En la lista también figuran Liu Kuan-chun, antiguo responsable del buró de seguridad nacional que desertó en 2000 y Emily Yeh, oficial de información actualmente residente en Reino Unido.
Las modificaciones en la legislación castrense fueron impulsadas tras la muerte del cabo del ejército Hung Chung-chiu en julio del año pasado, tres días antes de terminar su servicio militar obligatorio. La muerte se atribuyó oficialmente a un golpe de calor después de ser obligado a realizar un ejercicio físico intenso.

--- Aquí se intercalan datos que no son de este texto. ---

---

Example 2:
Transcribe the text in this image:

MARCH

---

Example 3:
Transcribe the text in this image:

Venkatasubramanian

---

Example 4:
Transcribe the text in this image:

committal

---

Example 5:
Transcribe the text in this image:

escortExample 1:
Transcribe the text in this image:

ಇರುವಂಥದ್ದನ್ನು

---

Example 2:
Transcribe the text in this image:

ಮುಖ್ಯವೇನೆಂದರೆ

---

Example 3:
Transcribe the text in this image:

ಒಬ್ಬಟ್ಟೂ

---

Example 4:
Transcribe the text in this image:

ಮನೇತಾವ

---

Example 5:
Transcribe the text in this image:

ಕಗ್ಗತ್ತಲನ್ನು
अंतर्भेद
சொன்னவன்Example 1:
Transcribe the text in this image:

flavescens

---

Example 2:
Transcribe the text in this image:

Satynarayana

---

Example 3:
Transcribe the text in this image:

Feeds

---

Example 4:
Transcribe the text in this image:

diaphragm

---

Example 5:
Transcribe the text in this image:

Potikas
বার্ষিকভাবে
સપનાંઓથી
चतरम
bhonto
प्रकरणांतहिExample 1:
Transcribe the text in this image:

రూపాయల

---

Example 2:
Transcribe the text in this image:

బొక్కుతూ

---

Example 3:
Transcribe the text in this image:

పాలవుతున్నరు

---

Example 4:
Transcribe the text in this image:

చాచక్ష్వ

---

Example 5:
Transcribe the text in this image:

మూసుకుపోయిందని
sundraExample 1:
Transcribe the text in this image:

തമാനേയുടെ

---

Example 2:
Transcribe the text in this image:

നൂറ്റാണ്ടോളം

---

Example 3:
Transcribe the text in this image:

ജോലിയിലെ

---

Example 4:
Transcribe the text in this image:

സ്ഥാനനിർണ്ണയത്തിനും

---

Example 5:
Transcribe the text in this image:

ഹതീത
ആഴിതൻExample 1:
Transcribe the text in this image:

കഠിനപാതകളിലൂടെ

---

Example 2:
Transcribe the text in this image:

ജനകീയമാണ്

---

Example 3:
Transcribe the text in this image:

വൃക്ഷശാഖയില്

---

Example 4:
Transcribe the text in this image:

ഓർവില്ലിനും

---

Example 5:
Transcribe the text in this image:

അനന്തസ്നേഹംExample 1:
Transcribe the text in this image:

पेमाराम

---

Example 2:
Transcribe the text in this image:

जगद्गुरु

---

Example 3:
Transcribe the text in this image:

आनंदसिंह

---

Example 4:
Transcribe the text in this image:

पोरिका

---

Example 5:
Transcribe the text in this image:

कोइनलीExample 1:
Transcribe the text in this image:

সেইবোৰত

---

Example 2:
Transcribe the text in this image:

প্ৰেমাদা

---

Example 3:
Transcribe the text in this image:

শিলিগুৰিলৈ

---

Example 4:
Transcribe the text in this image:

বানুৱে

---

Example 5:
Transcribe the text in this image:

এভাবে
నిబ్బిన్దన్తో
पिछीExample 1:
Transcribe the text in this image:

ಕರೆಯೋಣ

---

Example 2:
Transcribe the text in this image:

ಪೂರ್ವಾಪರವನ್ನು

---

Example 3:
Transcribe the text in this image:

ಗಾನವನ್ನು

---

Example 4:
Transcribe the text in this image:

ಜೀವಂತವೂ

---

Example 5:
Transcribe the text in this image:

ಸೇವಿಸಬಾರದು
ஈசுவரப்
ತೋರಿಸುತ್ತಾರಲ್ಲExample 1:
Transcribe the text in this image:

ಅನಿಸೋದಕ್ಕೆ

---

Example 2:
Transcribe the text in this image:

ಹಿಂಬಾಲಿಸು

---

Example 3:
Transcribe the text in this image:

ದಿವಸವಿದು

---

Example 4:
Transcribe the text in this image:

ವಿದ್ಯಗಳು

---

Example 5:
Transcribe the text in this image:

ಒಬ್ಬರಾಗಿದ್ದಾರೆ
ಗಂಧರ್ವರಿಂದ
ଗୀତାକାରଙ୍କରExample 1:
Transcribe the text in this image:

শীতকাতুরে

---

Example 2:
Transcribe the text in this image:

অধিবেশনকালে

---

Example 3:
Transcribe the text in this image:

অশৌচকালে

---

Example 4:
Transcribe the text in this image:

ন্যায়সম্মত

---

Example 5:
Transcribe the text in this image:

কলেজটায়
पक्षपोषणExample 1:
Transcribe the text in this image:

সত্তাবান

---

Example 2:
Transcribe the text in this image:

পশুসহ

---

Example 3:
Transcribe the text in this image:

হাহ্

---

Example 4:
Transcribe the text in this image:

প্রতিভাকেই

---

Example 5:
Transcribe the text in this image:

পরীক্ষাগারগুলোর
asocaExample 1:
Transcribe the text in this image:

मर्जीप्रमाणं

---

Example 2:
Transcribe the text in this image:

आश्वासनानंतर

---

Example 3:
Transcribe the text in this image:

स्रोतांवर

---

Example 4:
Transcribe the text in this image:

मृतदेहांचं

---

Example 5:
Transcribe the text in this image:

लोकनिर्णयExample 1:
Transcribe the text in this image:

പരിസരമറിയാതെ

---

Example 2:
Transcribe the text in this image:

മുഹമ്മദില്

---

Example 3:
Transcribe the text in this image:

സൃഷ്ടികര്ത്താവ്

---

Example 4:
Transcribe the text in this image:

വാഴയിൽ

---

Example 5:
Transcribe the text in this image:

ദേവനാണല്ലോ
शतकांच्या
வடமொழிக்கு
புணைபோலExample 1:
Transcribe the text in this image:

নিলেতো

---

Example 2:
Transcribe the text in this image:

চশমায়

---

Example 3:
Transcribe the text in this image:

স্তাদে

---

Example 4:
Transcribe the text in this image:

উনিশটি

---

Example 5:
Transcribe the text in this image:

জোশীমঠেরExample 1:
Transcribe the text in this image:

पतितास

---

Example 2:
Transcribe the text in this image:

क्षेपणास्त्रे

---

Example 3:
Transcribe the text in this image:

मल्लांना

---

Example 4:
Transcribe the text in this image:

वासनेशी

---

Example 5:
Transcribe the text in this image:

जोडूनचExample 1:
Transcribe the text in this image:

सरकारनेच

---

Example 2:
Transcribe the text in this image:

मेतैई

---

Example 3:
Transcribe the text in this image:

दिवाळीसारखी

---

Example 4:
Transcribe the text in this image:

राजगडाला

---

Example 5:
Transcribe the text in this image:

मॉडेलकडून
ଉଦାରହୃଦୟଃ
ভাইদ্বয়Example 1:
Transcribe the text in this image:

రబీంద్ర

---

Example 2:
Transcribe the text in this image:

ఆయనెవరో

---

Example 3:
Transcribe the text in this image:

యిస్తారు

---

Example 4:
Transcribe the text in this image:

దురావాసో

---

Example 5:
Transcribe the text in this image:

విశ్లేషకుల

Amnistía Internacional ha valorado positivamente esta reforma, recabando de los fiscales militares lealtad a la hora de la entrega de los sumarios y las pruebas pertinentes en todos los casos, instando la cooperación del personal de Defensa en las investigaciones y procesos judiciales de los tribunales civiles. Asimismo, instó al gobierno a dotar a los tribunales ordinarios de los medios necesarios para asumir sus nuevas responsabilidades, y también a la legislatura a estar vigilante para evitar la reiteración de torturas.